Sete teses equivocadas sobre a criminalidade e a violência
Glaucio Soares, Ignacio Cano e Julita Lemgruber
O Globo, 25/01/2001
Tese 1. A maioria dos homicídios é cometida por bandidos durante roubos e assaltos.
Nos crimes registrados no Estado do Rio de Janeiro, referentes a quatro anos (1994 a 1997), os latrocínios (roubos com morte) representaram menos de 3% do total de homicídios dolosos. Porém, o alto número de encontros de cadáver e de homicídios em circunstâncias desconhecidas indica que a quantidade de roubos com morte pode ser superior à registrada. Ainda assim, os dados certamente mostram que a maioria absoluta dos homicídios não é produto de assaltos de criminosos.
Tese 2. O problema de segurança se resolve colocando mais policiais na rua.
Várias pesquisas realizadas nos Estados Unidos demonstraram que o aumento do policiamento ostensivo simples e puro não provocou diminuições significativas nas taxas de crimes. Já o policiamento ostensivo específico, em locais e horários de alto risco, ou concentrado em determinados tipos de crimes, mostrou resultados positivos. A evidência até agora sugere que colocar mais policiais na rua pode aumentar a sensação de segurança da população, mas não diminui a criminalidade.
Tese 3. A presença de uma arma em casa protege os seus ocupantes contra roubos e assaltos.
Um estudo recente, nos Estados Unidos, mostrou que em apenas 2% dos assaltos a residências que possuíam armas, elas foram usadas contra os assaltantes. Pior do que isso: outro estudo indica que para cada vez que uma arma de fogo caseira é utilizada contra um invasor, outras 22 matam ou vitimam, intencional ou acidentalmente, os moradores ou visitantes legítimos da casa. Compramos armas pensando em defender a casa contra assaltantes, mas é muito mais provável que ela seja usada contra alguém da própria casa.
Tese 4. O aumento do número de crimes registrados pela polícia indica que a segurança pública está se deteriorando.
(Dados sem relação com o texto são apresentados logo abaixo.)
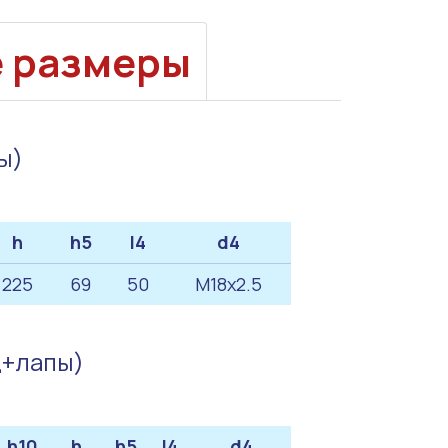
е размеры
ы)
h
h5
l4
d4
225
69
50
M18x2.5
ц+лапы)
h10
h
h5
l4
d4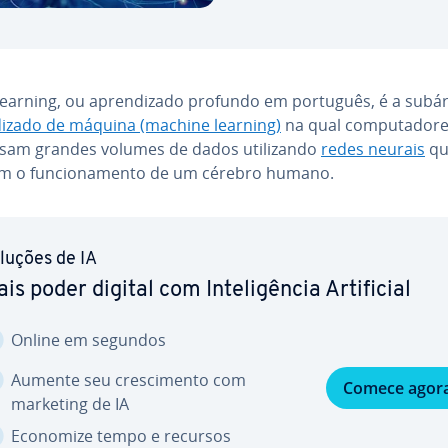
earning, ou apren­di­zado profundo em português, é a subá
di­zado de máquina (machine learning)
na qual com­pu­ta­do­r
sam grandes volumes de dados uti­li­zando
redes neurais
qu
m o fun­ci­o­na­mento de um cérebro humano.
luções de IA
is poder digital com In­te­li­gên­cia Ar­ti­fi­cial
Online em segundos
Aumente seu cres­ci­mento com
Comece agor
marketing de IA
Economize tempo e recursos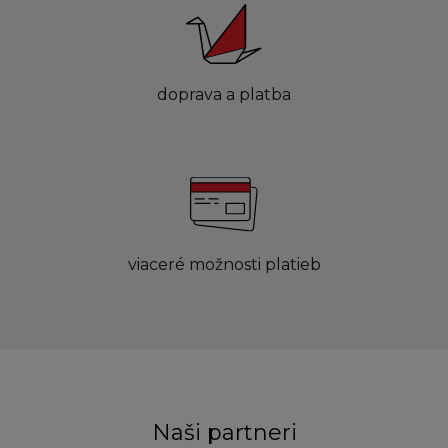
doprava a platba
viaceré možnosti platieb
Naši partneri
O número de crimes registrados pela polícia pode aumentar como conseqüência do crescimento da criminalidade, mas há outras variáveis que interferem nas estatísticas. Mudanças nos procedimentos internos da polícia podem aumentar algumas taxas As ações policiais que privilegiam o combate a um determinado tipo de crime fazem isso, e provocam o crescimento dos registros. Quando aumenta a confiança na polícia, as estatísticas também crescem porque a população procura mais a polícia para registrar os crimes de que foram vítimas. Em algumas áreas, como a violência doméstica e o estupro, os governos devem procurar aumentar os registros para que o problema não permaneça escondido.
Tese 5. A questão das armas ilegais e das drogas só se resolverá quando o governo federal fechar as fronteiras.
A Polícia Federal tem, aproximadamente, 7.000 agentes. Mesmo se tivesse dez vezes mais e contasse com a ajuda das Forças Armadas não seria possível fechar as fronteiras. Os Estados Unidos não conseguem controlar a sua fronteira com o México e o Brasil, com fronteiras mais longas, de difícil acesso e mais acidentadas do que a norte-americana, e muito menos recursos, dificilmente conseguiria fechá-las. O controle da entrada de armas e drogas depende muito mais de investigação que permita desarticular as redes de comércio ilegal e do fim da corrupção.
Tese 6. As armas usadas no crime têm alto poder de fogo, são estrangeiras e contrabandeadas.
Mais de 70% das armas apreendidas pela polícia nos últimos 10 anos, no Rio de Janeiro, são de fabricação nacional. A grande maioria é composta por revólveres e pistolas e apenas uma minoria são armas de grosso calibre ou de repetição. Os dados rejeitam a idéia de que o armamento dos criminosos está se tornando muito mais pesado. O percentual de armas automáticas ou de grosso calibre variou pouco ao longo da última década ,permanecendo entre 12 e 15% do total das armas apreendidas.
Tese 7. Somente aumentando a dureza das penas é que o crime diminuirá.
A dureza das penas tem menos efeito dissuasório do que a certeza da punição, isto é, de que os criminosos em potencial saibam que é alta a probabilidade de ser preso e condenado depois de cometer um crime.Em 1996, no Rio de Janeiro, uma pesquisa demonstrou que apenas 8% dos homicídios resultavam em processo criminal, um ano depois de terem sido cometidos. A maioria acabava arquivada por falta de elementos suficientes. Sem dúvida, o caminho mais eficaz para diminuir a criminalidade no Brasil não é o aumento das penas, mas a redução da impunidade.